(Activity) From the data that follows, print exactly the lines starting at the one containing "[520,281,543,297] [45,311,139,327] of" and ending at the one containing "[45,1209,214,1229] [45,1253,640,1273] [45,1283,359,1303]"; include both of them and nothing more.
---------- Data extract ----------
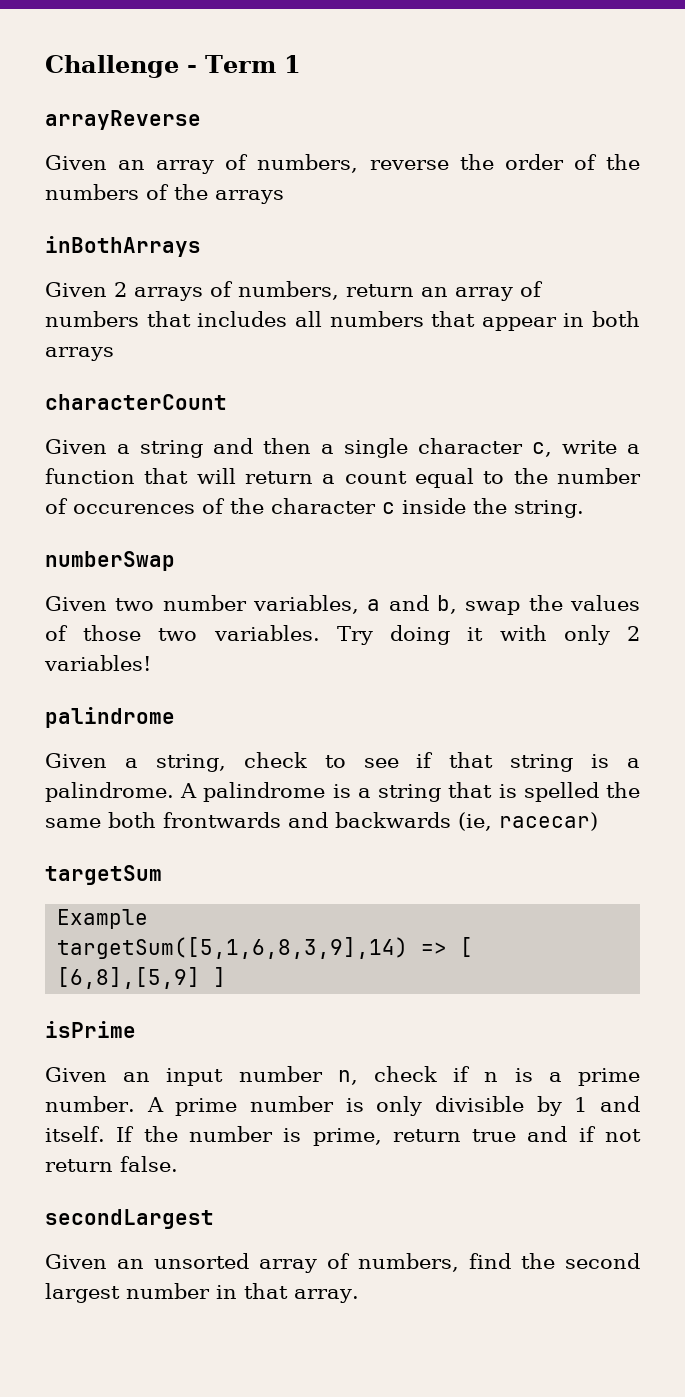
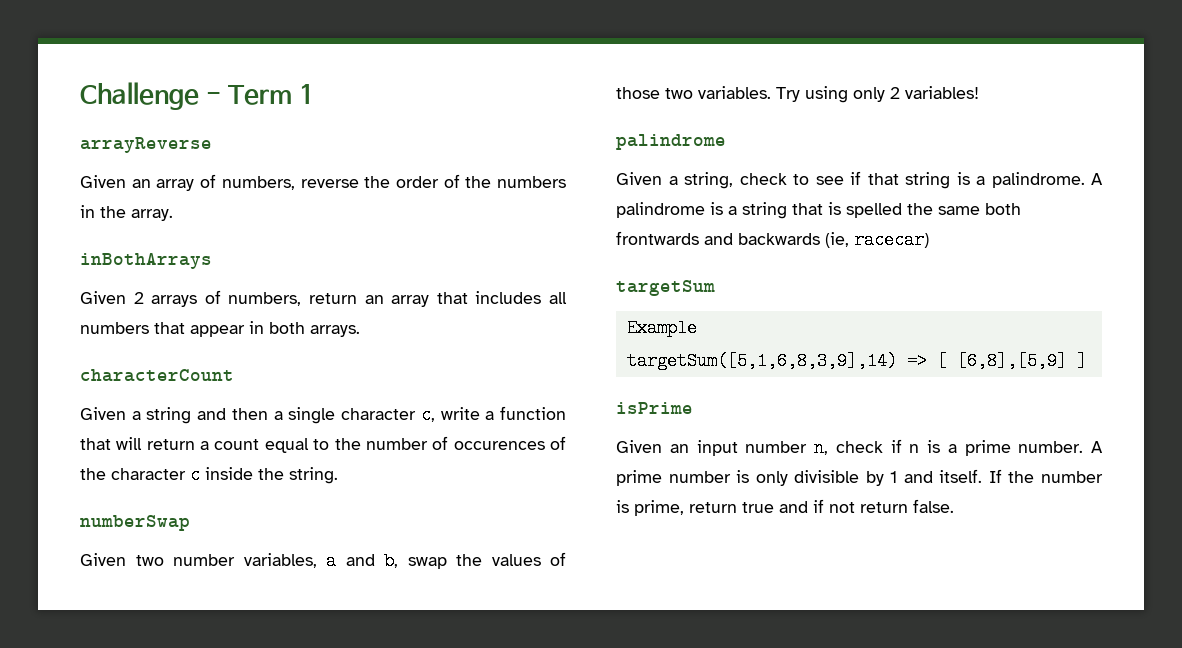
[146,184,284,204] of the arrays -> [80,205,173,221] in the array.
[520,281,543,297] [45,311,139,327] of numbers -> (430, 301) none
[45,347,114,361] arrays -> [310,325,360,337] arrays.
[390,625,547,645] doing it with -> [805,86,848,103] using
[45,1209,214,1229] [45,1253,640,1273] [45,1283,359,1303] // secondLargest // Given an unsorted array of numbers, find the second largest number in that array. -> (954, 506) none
----------
---------- Data extract ----------
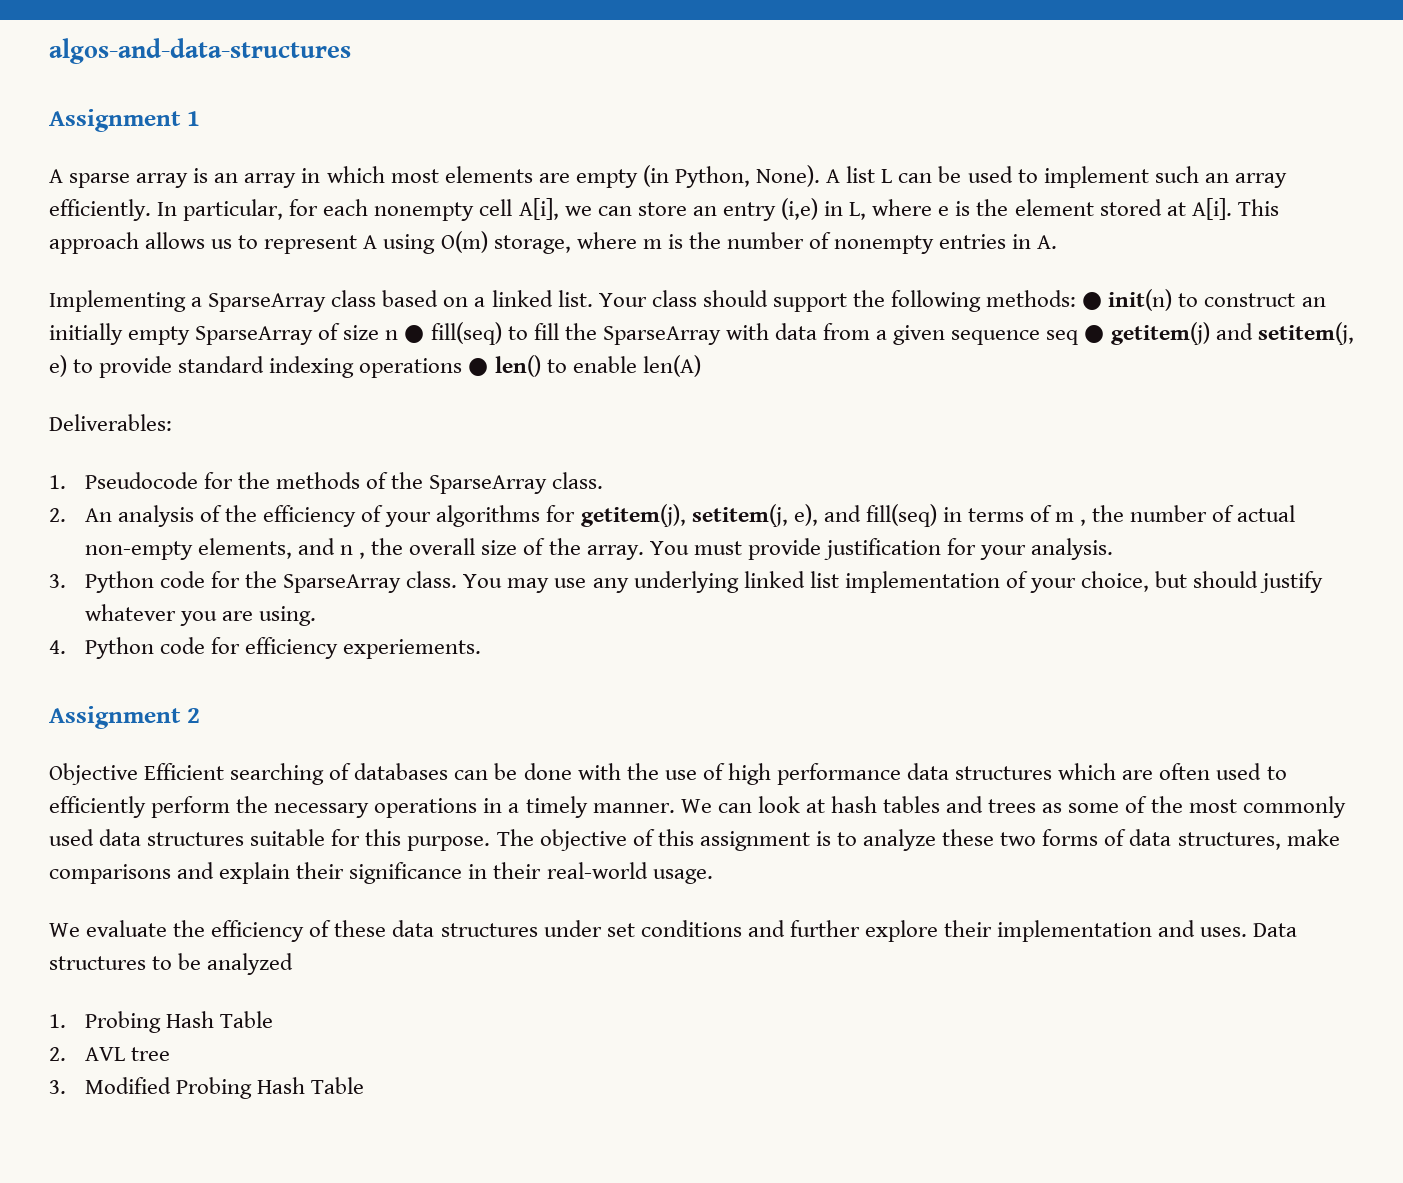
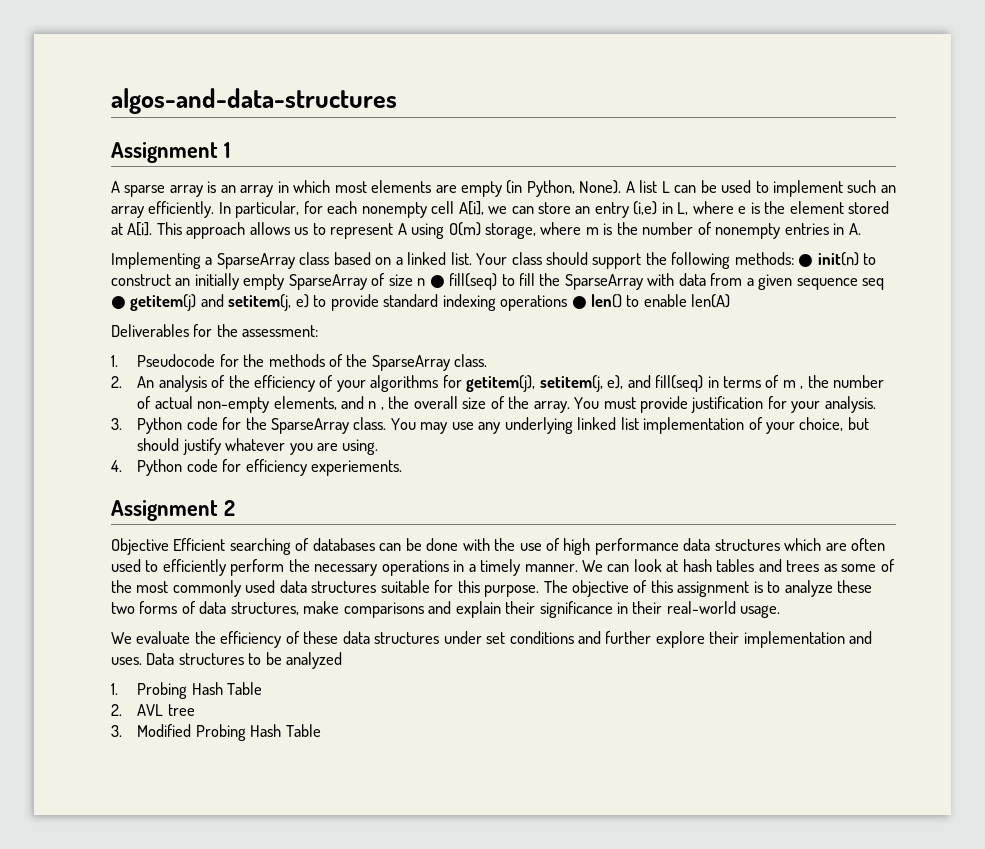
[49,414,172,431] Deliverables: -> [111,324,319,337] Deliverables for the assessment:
----------
---------- Data extract ----------
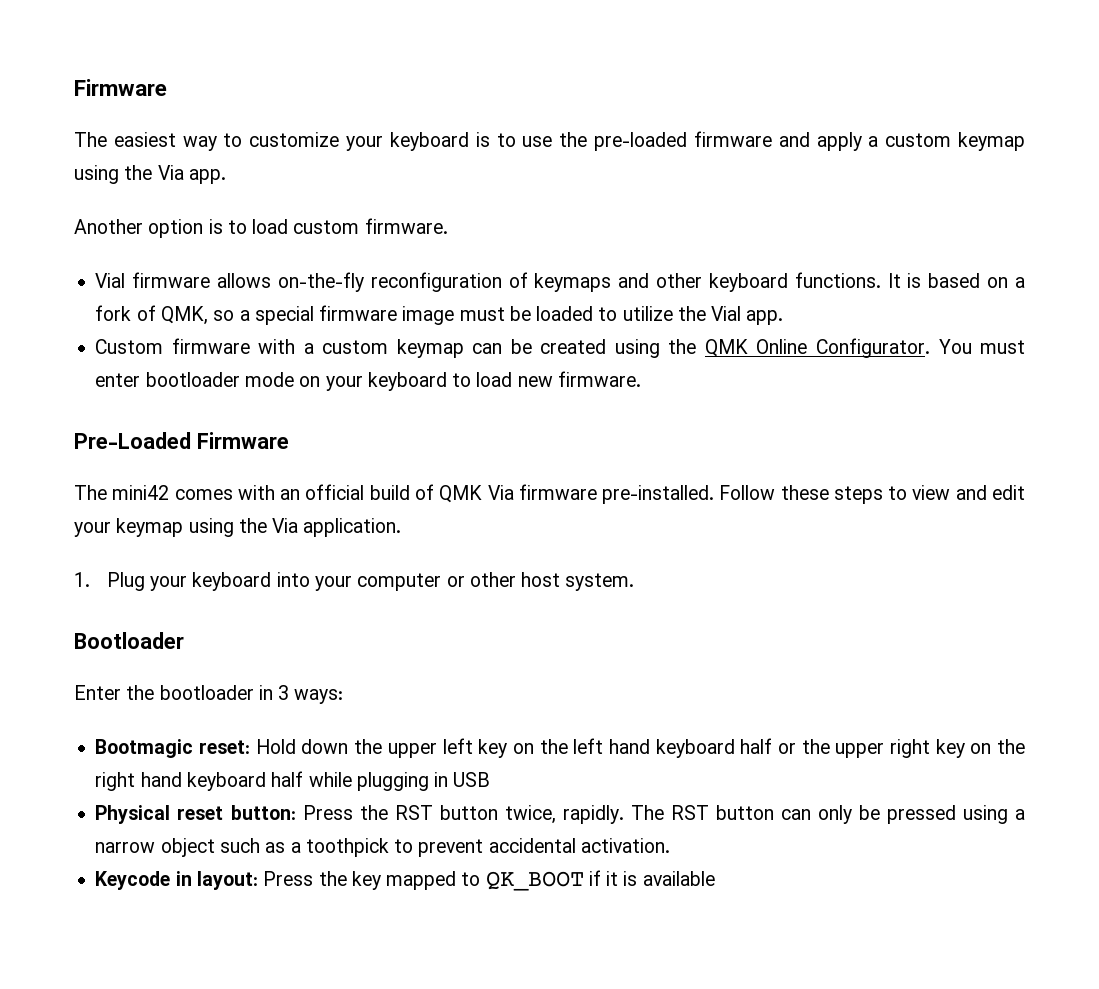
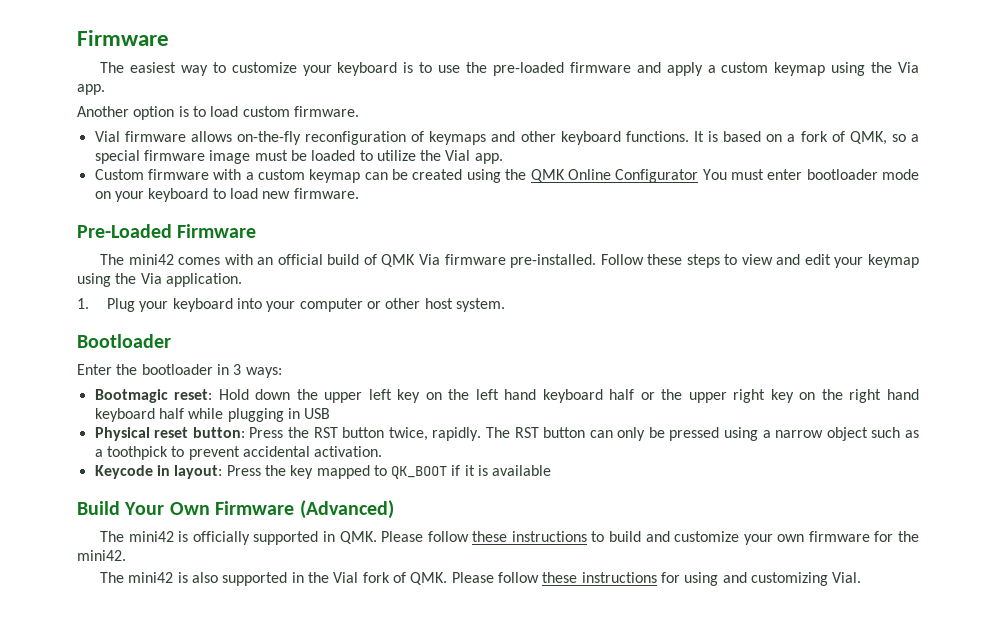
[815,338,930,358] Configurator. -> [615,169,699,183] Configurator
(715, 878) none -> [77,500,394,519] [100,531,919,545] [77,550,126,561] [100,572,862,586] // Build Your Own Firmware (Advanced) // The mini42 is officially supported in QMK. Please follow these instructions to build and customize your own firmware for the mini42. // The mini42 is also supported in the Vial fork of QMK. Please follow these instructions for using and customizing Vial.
----------
(Your solution)
[520,281,543,297] [45,311,139,327] of numbers -> (430, 301) none
[45,347,114,361] arrays -> [310,325,360,337] arrays.
[390,625,547,645] doing it with -> [805,86,848,103] using
[45,1209,214,1229] [45,1253,640,1273] [45,1283,359,1303] // secondLargest // Given an unsorted array of numbers, find the second largest number in that array. -> (954, 506) none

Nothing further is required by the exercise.